Source excerpt =>

*-*-*

Consequently, in step 70, a surrounding region can be defined about
the focus point. In one representative embodiment, the surrounding
region can be defined by a perimeter according to a specified
radius extending outwardly from the focus point. Alternatively, the
surrounding region can be defined by overlaying a predetermined
geometric area over the focus point.
[0043] Still, the invention is not limited to the method for
computing the surrounding region. Rather, any suitable method for
computing the surrounding region can suffice for the purposes of
the present invention. Moreover, it will be appreciated by one
skilled in the art that regardless of how the surrounding region is
determined or the resulting shape of the surrounding region, the
default area or size of the region within an outer perimeter can be
a user adjustable value. For example, the user can specify a
default area or alternatively, the user can specify a radius in
which the surrounding region should extend outward from the focus
point.
[0044] In step 75, after defining the surrounding region,
information concerning text and objects within the region can be
captured for use both in determining whether speech input should be
interpreted as speech dictation or a voice command, and also in
identifying a particular occurrence of specified text in an
electronic document. In particular, the captured information can
include, for example, the number of pixels dedicated to displaying
user interface objects not suitable for receiving speech dictated
text and the number of pixels dedicated to displaying user
interface objects suitable for receiving speech dictated text. It
should be appreciated by defining a limited region in which the
speech dictation system can devote its resources, the speech
dictation system achieves greater efficiency. For example, the
speech dictation system need only activate parts of the speech
dictation grammar containing text found within the surrounding
region rather than an entire speech dictation grammar.

*-*-*

To be done =>
• a. In the speech dictation excerpt, which two values can the user specify for the surrounding region?
• b. Continue the speech dictation excerpt, starting right after its final sentence.

Entries provided =>
*-*-*

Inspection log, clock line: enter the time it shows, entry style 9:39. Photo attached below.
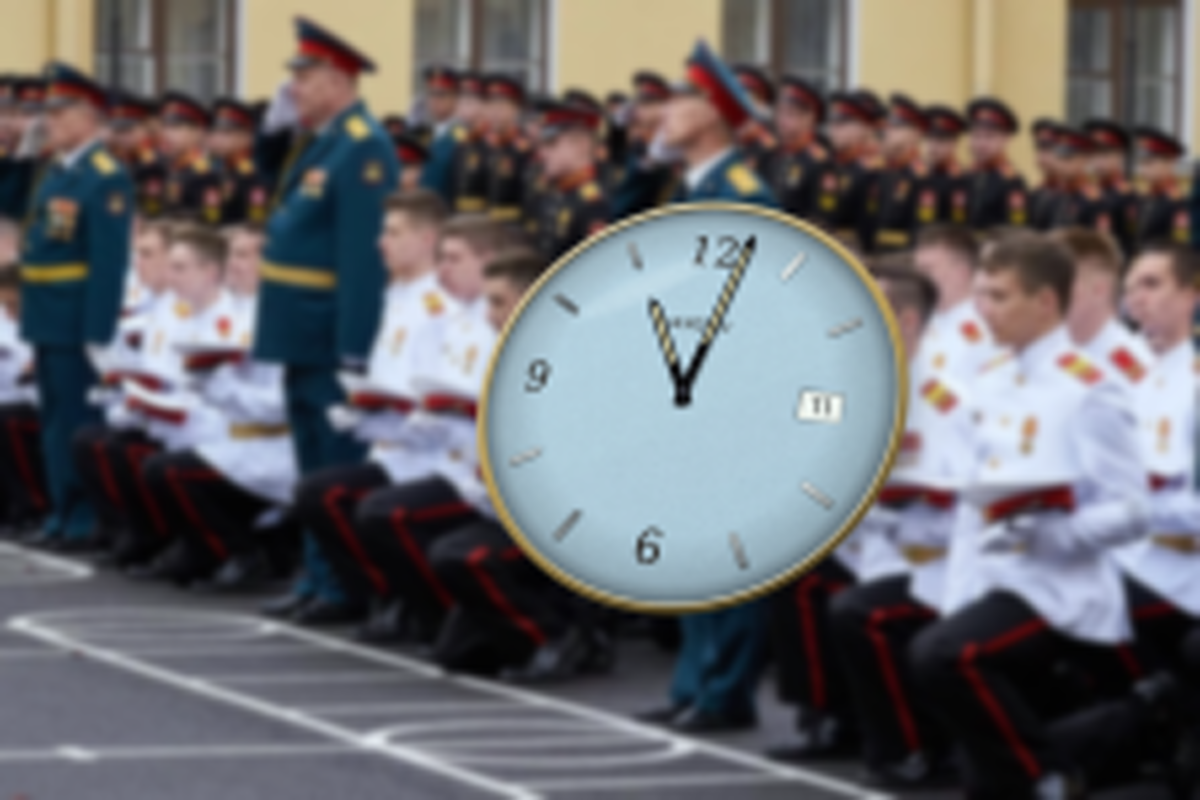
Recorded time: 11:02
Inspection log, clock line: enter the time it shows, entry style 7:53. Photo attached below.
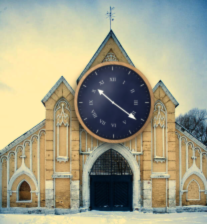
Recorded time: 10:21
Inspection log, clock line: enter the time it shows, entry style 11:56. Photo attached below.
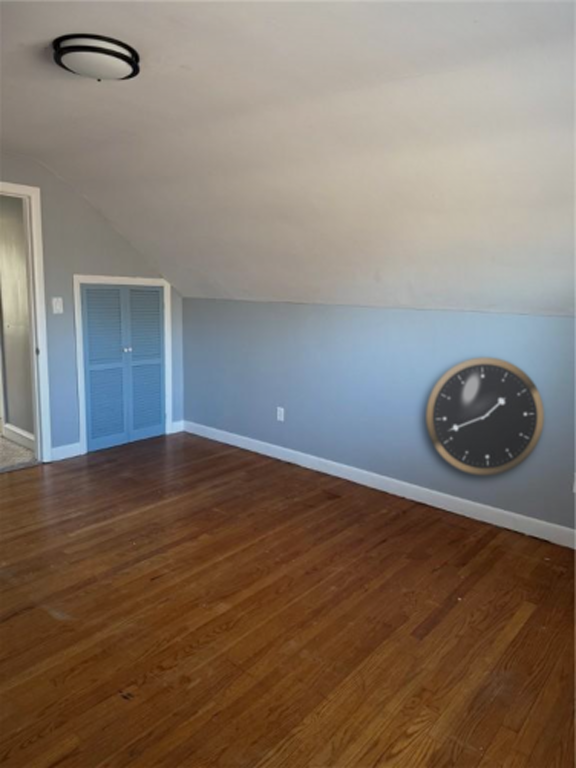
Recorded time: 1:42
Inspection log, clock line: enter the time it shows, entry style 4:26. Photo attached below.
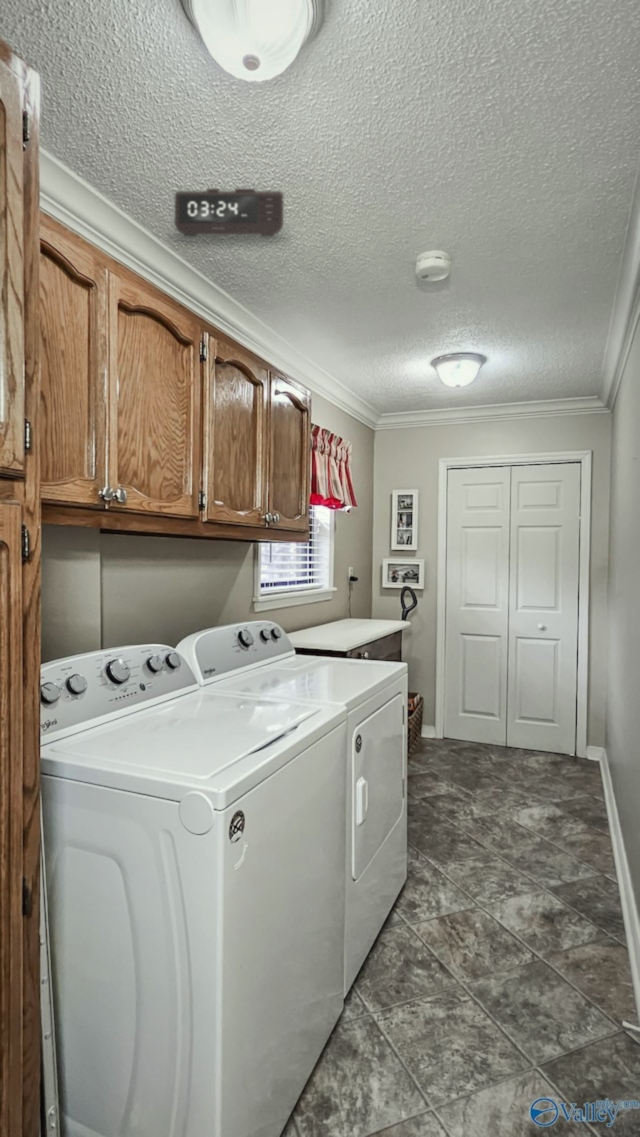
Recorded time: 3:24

*-*-*

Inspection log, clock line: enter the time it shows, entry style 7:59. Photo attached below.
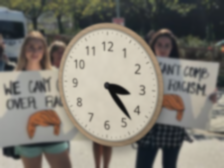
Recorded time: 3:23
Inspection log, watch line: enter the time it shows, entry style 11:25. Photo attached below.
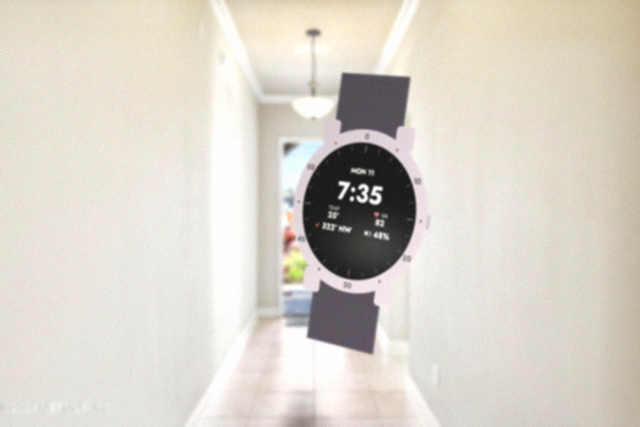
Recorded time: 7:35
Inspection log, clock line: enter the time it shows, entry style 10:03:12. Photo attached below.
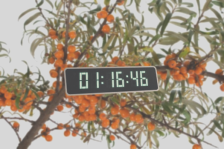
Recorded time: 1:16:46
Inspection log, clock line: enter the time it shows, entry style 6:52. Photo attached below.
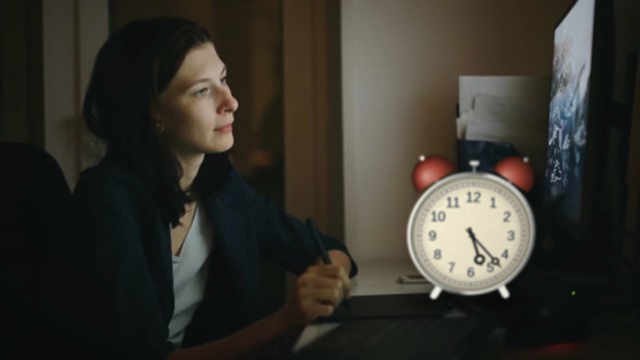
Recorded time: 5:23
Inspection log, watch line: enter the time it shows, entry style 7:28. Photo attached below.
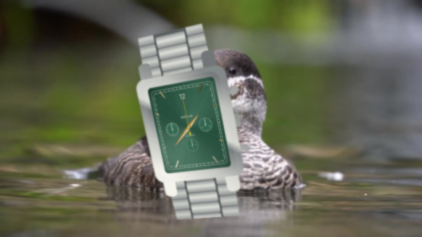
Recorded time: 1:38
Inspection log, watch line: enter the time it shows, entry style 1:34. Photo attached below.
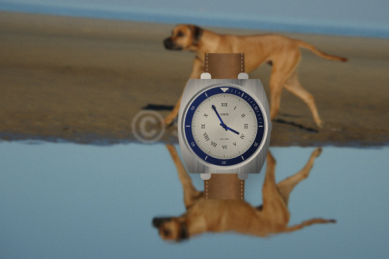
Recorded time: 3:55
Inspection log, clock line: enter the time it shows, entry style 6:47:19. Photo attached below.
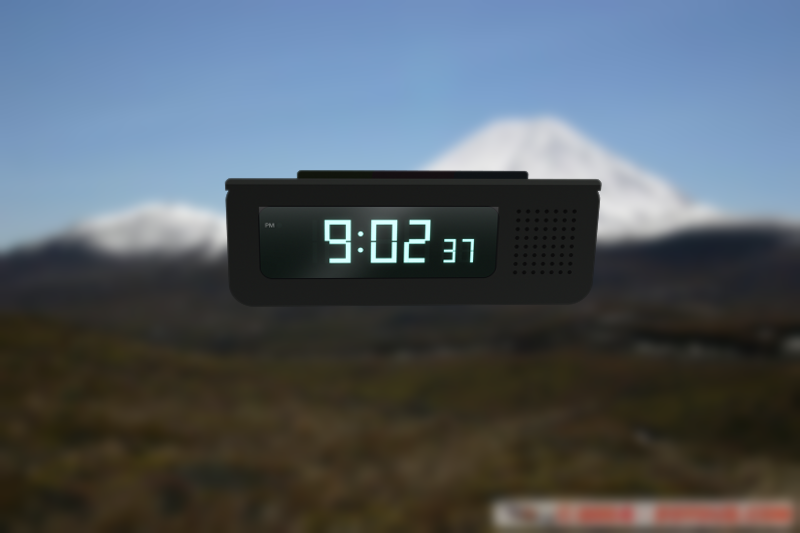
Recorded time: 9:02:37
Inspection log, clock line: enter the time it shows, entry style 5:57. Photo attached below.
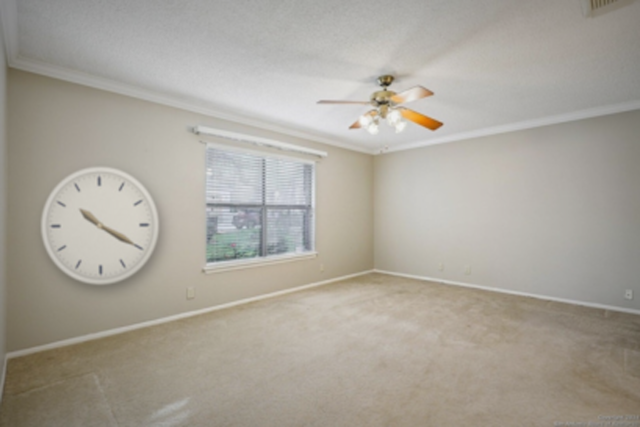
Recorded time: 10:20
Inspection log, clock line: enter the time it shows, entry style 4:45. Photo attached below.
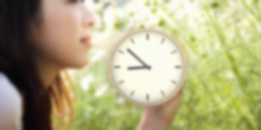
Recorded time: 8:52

*-*-*

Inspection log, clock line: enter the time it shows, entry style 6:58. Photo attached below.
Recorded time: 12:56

*-*-*

Replies =>
• a. A default area, or a radius to which the region extends outward from the focus point.

• b.
[0045] In step 80, a probability can be computed based upon which
speech dictation can be interpreted as a voice command or speech
dictation. Specifically, the probability can be computed by
calculating a ratio of the dictatable area of the surrounding
region as compared to the total area of the surrounding region. For
example, if 70% of the surrounding region of can receive user
dictation, then the probability is 70% or 0.70. Still, the
invention is not limited to the particular manner in which the
probability is computed. In fact, other calculations of probability
can be based upon, for example, the number of textual or dictated
words within the surrounding region as compared to the number of
objects within the surrounding region available for user voice
commands. Notwithstanding, regardless of how the probability is
computed, it should be appreciated that preferably the probability
is neither zero nor one indicating a complete certainty that
subsequent user utterances will be user dictation or user voice
commands. Disallowing such extreme probability values makes
possible the situation where the user desires to dictate speech to
the speech dictation system while gazing off screen.
[0046] If, in decision step 60, it is determined that the focus
point of the user's gaze is at a location off screen, in step 65
the system can assign a default value to the probability. This
default value is known as the default probability and can be
pre-configured by the user. The default probability indicates the
statistical likelihood that subsequent speech input is one of
speech dictation or a voice command when the user's gaze is off
screen. Accordingly, a statistical analysis based upon the default
probability can indicate the likelihood of a user intending speech
input to be interpreted as speech dictation when the user is
looking away from the screen.
[0047] The default probability can have an adjustable value ranging
from zero (0.00) to one (1.00). Notably, it should be appreciated
by those skilled in the art that assigning a high value to the
default probability is indicative of the presumption that during
speech dictation the user need not look on screen. However, it is
preferable that the default probability does not indicate complete
certainty that speech input provided when the user is looking away
from the screen should be interpreted as either speech dictation or
a voice command. Such a certain probability can result in error
within the speech dictation system.
[0048] In step 85, after either computing a probability or relying
on a default probability, speech input can be received. Based on
the probability derived with the aid of the ETS, the speech input
can be analyzed to determine whether the speech input should be
interpreted as speech dictation or a voice command. Subsequently,
the method can continue to process the speech input leading through
jump circle A to decision step 95 of FIG. 5B.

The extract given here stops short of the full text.